John Schaller on Lutheran Education
It is therefore important in our circles to be crystal clear: the public school, as it is among us, is not grounded in the godly worldview, does not advocate for it, and therefore can only produce its opposite.
Schaller goes on to explain that teachers claim for themselves the task of molding the minds of the people, but without a Christian worldview they have to ground their teaching of values in the anthropocentric worldview: ambition and selfishness, evolution and patriotism
Every big city and a large portion of the rural districts are a Sodom and Gomorrah whose sins stink to high heaven.
Where the worldview that is cultivated in the public school is dominant, the devil keeps his peace.
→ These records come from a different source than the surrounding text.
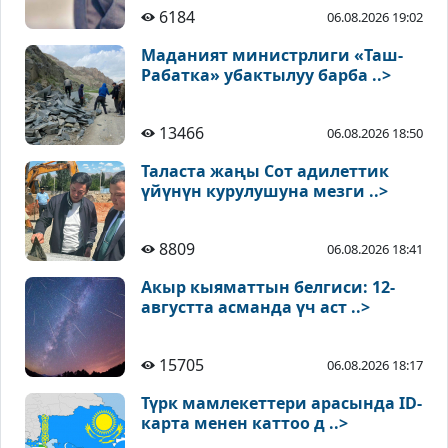
6184
06.08.2026 19:02
Маданият министрлиги «Таш-
Рабатка» убактылуу барба ..>
13466
06.08.2026 18:50
Таласта жаңы Сот адилеттик
үйүнүн курулушуна мезги ..>
8809
06.08.2026 18:41
Акыр кыяматтын белгиси: 12-
августта асманда үч аст ..>
15705
06.08.2026 18:17
Түрк мамлекеттери арасында ID-
карта менен каттоо д ..>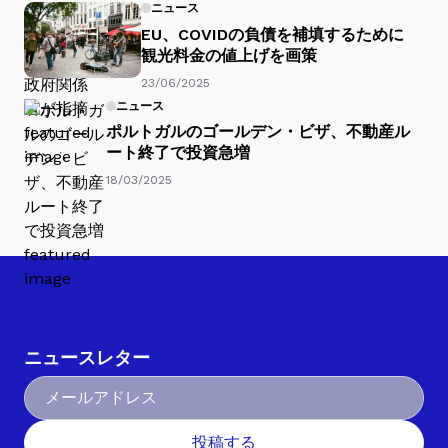
ニュース
EU、COVIDの負債を補填するために
観光料金の値上げを画策
23/06/2025
ニュース
ポルトガルのゴールデン・ビザ、不動産ル
ート終了で投資急増
18/03/2025
ニュースレター
投稿する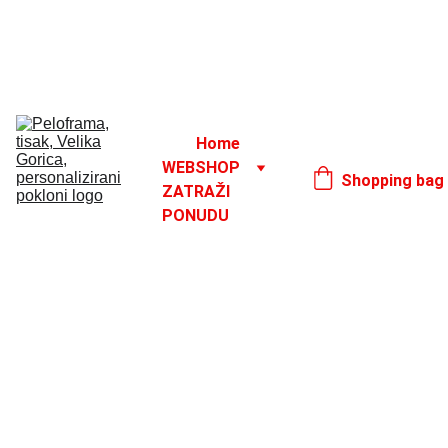
Godišnji odmor od 1. 8. do 16. 8.
17. 8.
Home
WEBSHOP
Shopping bag
ZATRAŽI 
PONUDU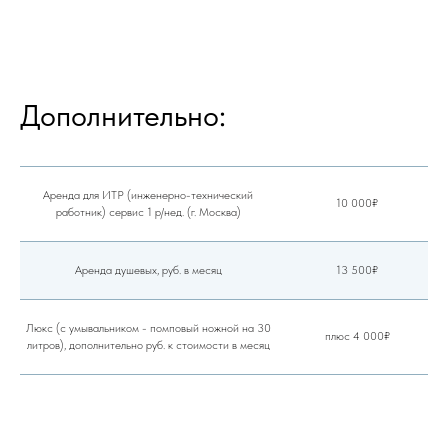
Дополнительно:
Аренда для ИТР (инженерно-технический
10 000₽
работник) сервис 1 р/нед. (г. Москва)
Аренда душевых, руб. в месяц
13 500₽
Люкс (с умывальником - помповый ножной на 30
плюс 4 000₽
литров), дополнительно руб. к стоимости в месяц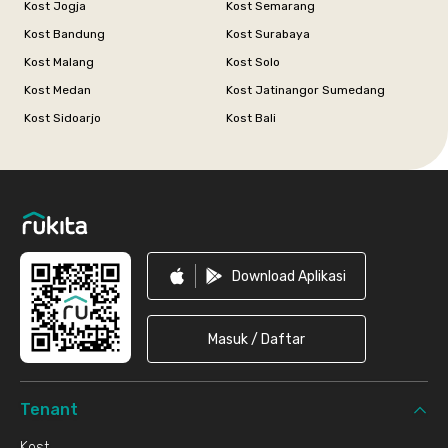
Kost Jogja
Kost Semarang
Kost Bandung
Kost Surabaya
Kost Malang
Kost Solo
Kost Medan
Kost Jatinangor Sumedang
Kost Sidoarjo
Kost Bali
Footer
Download Aplikasi
Masuk / Daftar
Tenant
Kost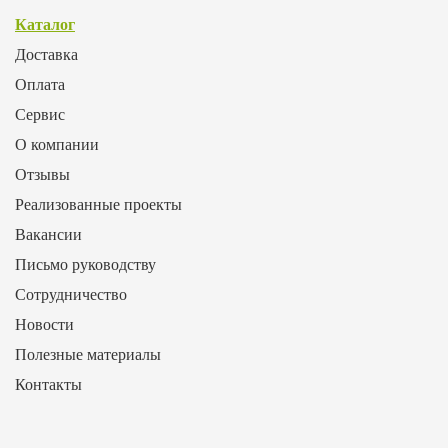
Каталог
Доставка
Оплата
Сервис
О компании
Отзывы
Реализованные проекты
Вакансии
Письмо руководству
Сотрудничество
Новости
Полезные материалы
Контакты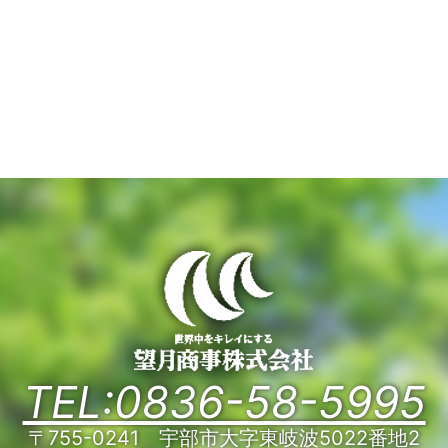
TEL:0836-58-5995
〒755-0241 宇部市大字東岐波5022番地2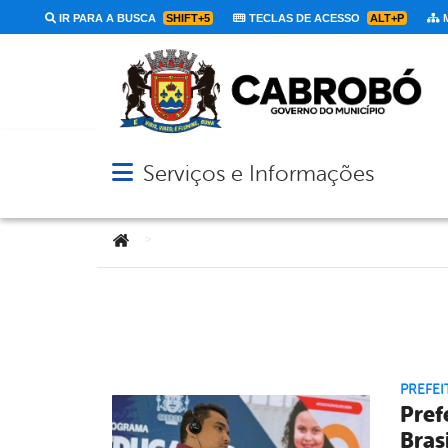
IR PARA A BUSCA
SHIFT+5
TECLAS DE ACESSO
ALT+P
M
Serviços e Informações
Abrir menu principal de navegação
Você está aqui:
>
PREFEI
Pref
Bras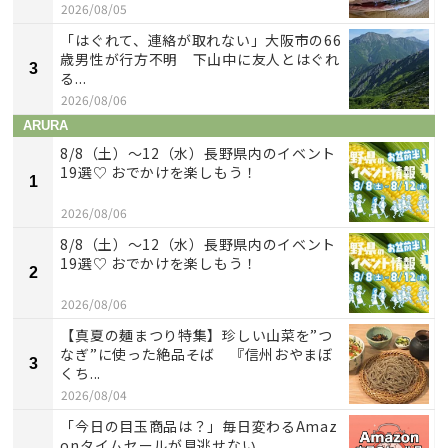
2026/08/05
「はぐれて、連絡が取れない」大阪市の66
歳男性が行方不明 下山中に友人とはぐれ
3
る...
2026/08/06
ARURA
8/8（土）〜12（水）長野県内のイベント
19選♡ おでかけを楽しもう！
1
2026/08/06
8/8（土）〜12（水）長野県内のイベント
19選♡ おでかけを楽しもう！
2
2026/08/06
【真夏の麺まつり特集】珍しい山菜を”つ
なぎ”に使った絶品そば 『信州おやまぼ
3
くち...
2026/08/04
「今日の目玉商品は？」毎日変わるAmaz
onタイムセールが見逃せない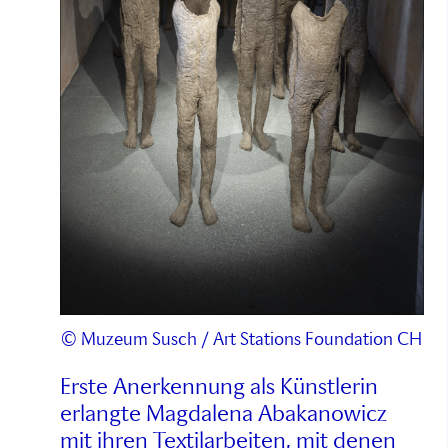
© Muzeum Susch / Art Stations Foundation CH
Erste Anerkennung als Künstlerin
erlangte Magdalena Abakanowicz
mit ihren Textilarbeiten, mit denen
There is nothing else that he can do.
Schaller also recognizes that the Lutheran school is for their children and not for 'outreach' as many of our modern school plants are designed from inception:
We Christians are not called to erect educational institutions for the children of the world.
The Christian school must endure hostility
If the parochial school is recognized by the world, then there is good cause to wonder whether it has remained a Christian school.
The deficiencies of Christians who have not been raised in such a system include
Mak[ing] worldly measures the bona fide standards of congregational matters.
How often don't
Schaller is tough on parents who choose not to raise their children in Christian education. He acknowledges
No doubt, God can save a poor child from the abyss into which his parents have thrown him. The question for us is whether the parents can give answer for throwing their child into the abyss.
Parents' self-justification has to rely on two faulty premises
First, that steady instruction in the religion-less school carries with it no religious implications for the children. Second, that the low level of religious instruction in Sunday school and confirmation classes is enough to provide a firmly grounded religious competency for their children.
Schaller proceeds to refute those premises, concluding
Anyone who thinks thus is devoid of common sense.
Well that's not very winsome!
Finally, Schaller tackles how a Christian attitude towards education is cultivated. As Rev. Holmen notes in footnote 4, this is almost certainly a reflection of the so-called "Cincinnati Case" of 1899. Schaller shys away from legalism, consistent with the WELS view regarding the Cincinnati Case, but is not willing to call it a free choice:
But if only that he is deficient and has not yet understood how decisively the Christian worldview, which he has by faith, settles the question at hand, then evangelical instruction will have the task of making it clear to him. For the sake of God's mercy, which he himself experiences, for the sake of Jesus' love, which is given to him, he will gladly accept the instruction that shows him how he can live up to the heavy responsibilities he has towards his children. The evangelical exhortation will then also give him strength to overcome the incessant resistance of his flesh.
We have lost the zeal our forefathers!